Century Marks

Century Marks

Mass attendance

A group of Catholics in the Detroit area is sponsoring “mass mobs” one Sunday a month at churches where attendance is typically sparse. On a designated mass Sunday, attendance swells—up to 2,000 at one church, which netted an offering of more than $19,000, ten times the usual amount. One parishioner said she hoped the movement would encourage more Catholics to attend mass. Similar movements have been started in Catholic churches in other cities (NPR, October 9).

Room for the dead

Cemetery crowding, especially in large cities or among religious groups that forbid cremation, is becoming a problem worldwide, forcing some creative solutions. Residents of Mexico City must exhume and remove their relatives’ remains after a number of years. A Tower for the Dead project is in the works there: it will include a vertical necropolis along with a subterranean complex 820 feet deep. A simpler solution is to stack graves on top of each other and to share tombstones. Other options being considered are stacking the dead above the ground in niches built into a wall or housing the dead in buildings with each floor resembling a traditional cemetery (AP).

Preemptive action

An Alcohol­ics Anonymous group that has been meeting in a Baptist church in Keithville, Louisiana, for more than five years was told that it can no longer meet there. The church is forcing the group out for fear that if it lets nonchurch groups use the building, it could be forced to let it be used for the marriage of gays or lesbians. The pastor said the church was acting on the advice of an article in the Louisiana Baptist Church Message. A spokesperson for People Acting for Change and Equality said the church’s action is misguided. “Even if we have legalized gay marriage throughout the country, no church will be forced to marry gay people if they don’t want to,” she said (KSLA News, September 25).

Women in gray

Fighting for the poor and disadvantaged isn’t an aberration for the nuns on the Nuns on the Bus tour, led by Sister Simone Campbell. Their order, the Sisters of Social Service, was founded in Hungary in 1923 with a commitment to social justice. Their founder was the first woman elected to the Hungarian parliament.

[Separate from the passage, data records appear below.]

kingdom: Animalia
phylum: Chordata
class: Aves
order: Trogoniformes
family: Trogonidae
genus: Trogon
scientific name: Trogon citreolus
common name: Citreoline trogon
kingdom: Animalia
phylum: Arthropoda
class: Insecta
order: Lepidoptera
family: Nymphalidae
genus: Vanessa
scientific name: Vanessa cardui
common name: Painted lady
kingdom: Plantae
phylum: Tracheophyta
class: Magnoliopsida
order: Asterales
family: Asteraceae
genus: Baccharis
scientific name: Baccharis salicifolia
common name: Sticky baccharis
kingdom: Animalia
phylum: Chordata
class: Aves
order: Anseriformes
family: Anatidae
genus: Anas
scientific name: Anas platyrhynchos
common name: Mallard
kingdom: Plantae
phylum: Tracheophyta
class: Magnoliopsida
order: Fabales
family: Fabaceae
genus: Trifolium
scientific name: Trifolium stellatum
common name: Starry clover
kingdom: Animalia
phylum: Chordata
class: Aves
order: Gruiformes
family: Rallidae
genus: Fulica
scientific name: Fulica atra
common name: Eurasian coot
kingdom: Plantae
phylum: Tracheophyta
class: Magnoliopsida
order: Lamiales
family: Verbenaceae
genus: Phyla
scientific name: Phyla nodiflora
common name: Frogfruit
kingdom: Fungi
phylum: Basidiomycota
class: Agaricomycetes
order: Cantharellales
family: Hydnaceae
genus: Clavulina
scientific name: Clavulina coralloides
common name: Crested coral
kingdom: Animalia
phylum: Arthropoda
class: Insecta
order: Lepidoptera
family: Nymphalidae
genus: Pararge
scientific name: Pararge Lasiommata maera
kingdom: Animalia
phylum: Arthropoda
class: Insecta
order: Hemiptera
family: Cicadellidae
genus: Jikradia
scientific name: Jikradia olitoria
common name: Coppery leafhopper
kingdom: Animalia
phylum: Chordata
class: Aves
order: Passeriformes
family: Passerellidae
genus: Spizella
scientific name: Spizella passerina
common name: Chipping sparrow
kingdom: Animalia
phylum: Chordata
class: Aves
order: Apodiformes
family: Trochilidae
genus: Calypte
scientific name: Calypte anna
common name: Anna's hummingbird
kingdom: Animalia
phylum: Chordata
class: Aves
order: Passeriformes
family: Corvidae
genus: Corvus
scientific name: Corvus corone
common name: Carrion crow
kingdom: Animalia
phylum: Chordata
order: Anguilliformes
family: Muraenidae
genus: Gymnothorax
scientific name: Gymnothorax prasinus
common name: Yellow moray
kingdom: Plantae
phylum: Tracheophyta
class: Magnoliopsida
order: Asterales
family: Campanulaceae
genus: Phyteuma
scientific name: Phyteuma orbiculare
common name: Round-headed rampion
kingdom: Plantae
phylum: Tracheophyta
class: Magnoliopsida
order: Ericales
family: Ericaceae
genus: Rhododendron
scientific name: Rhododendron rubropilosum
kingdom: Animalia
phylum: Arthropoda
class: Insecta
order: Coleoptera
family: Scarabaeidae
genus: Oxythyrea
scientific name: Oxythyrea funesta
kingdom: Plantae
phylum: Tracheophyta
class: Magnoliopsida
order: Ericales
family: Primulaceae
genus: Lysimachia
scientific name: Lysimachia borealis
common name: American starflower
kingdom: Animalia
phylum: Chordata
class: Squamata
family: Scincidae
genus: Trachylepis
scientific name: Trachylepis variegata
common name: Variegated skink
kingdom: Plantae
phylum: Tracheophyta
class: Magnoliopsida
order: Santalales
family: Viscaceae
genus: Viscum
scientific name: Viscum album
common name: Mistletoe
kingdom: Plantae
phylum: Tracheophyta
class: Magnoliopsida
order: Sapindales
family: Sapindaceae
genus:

Another member was executed by the Nazis for hiding Jews in her hostel and was beatified by Pope Benedict in 2006. The order is credited with having spared the lives of at least 1,000 Jews during the Hitler era. From their beginning they’ve worn a simple gray suit that ordinary women might wear, not a habit (Harper’s, August).

Last choice?

Compassion & Choices, a death with dignity group, recently polled a representative group of likely California voters, asking how they’d vote on a measure to give terminally ill people who are of sound mind the right to request a life-ending medication. Nearly two-thirds said they’d vote in favor of it, including 53 percent of Republicans. Ignacia Castuera, a United Methodist minister and a Compassion & Choices board member, believes baby boomers are going to want that choice when they reach the end of life. Previous death with dignity efforts in California have been defeated with the help of religious groups, including the Catholic Church. Five states now have provisions for assisted suicide or assisted dying (Los Angeles Times, September 30).